An article posted on the Internet by Community of Portuguese Language Countries (CPLP) residents in Portugal said that if Sao Tomé’s co-participation in the joint zone shared with Nigeria rose to 80,000 barrels a day, its oil income would be three times what the IMF report suggested.
The article from that community (made up of Angola, Brazil, Cape Verde, East Timor, Guinea-Bissau, Mozambique and Sao Tomé and Príncipe) stressed, however, that the IMF study pointed out that one of the challenges facing the island nation was the need to administer a potentially large oil income, while hampered by weak institutional and absorption capacities.
The IMF report also warned the administration of President Fradique de Menezes and Prime Minister Vera Cruz that it must balance the growing demands of the population for greater incomes with fiscal reality, in order to effect a fairer distribution of wealth by implementing social programmes.

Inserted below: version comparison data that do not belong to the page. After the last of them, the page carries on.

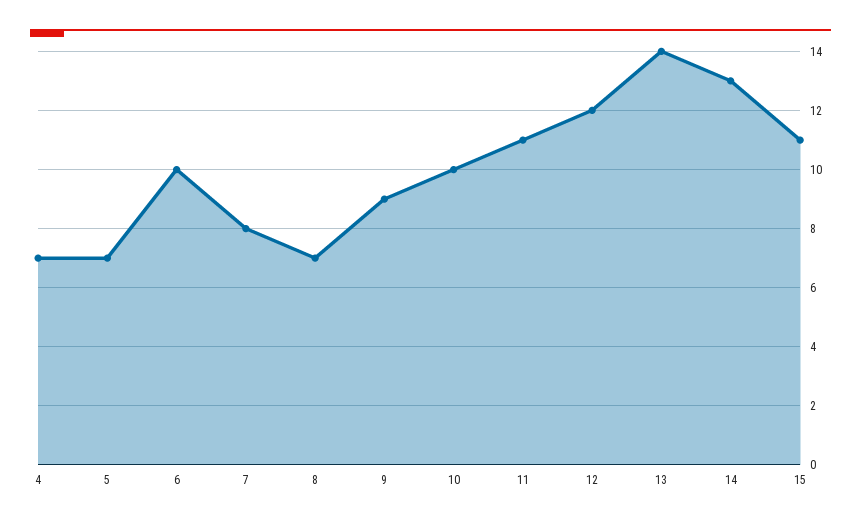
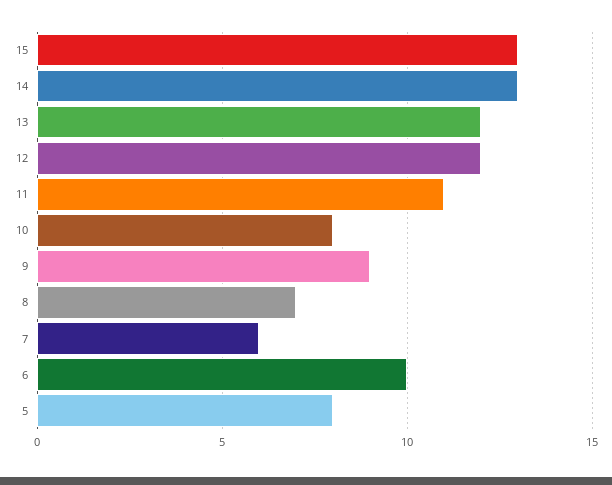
  {
-   "4": 7,
-   "5": 7,
+   "5": 8,
    "6": 10,
-   "7": 8,
+   "7": 6,
    "8": 7,
    "9": 9,
-   "10": 10,
+   "10": 8,
    "11": 11,
    "12": 12,
-   "13": 14,
+   "13": 12,
    "14": 13,
-   "15": 11
+   "15": 13
  }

The IMF’s view, as stated in the document, is that “in the immediate future, fiscal consolidation would require striking a balance between (i) the population’s expectation about the government’s ability to increase priority spending in the wake of the oil era and (ii) the available budgetary resources.”
Although it did not mention the word “corruption”, the IMF study said that “over the near- and medium-term, a main task would be to develop strong institutions to secure an effective, transparent, and fully accountable management of oil revenue,” because the oil sector would be “an enclave” in the country’s economy.
In its concluding paragraphs, the report recommended that the authorities of the archipelago use oil revenue to guarantee the execution of poverty reduction programmes, to “strengthen growth in the non-oil economy and support attainment of the (United Nations) Millennium Development Goals.”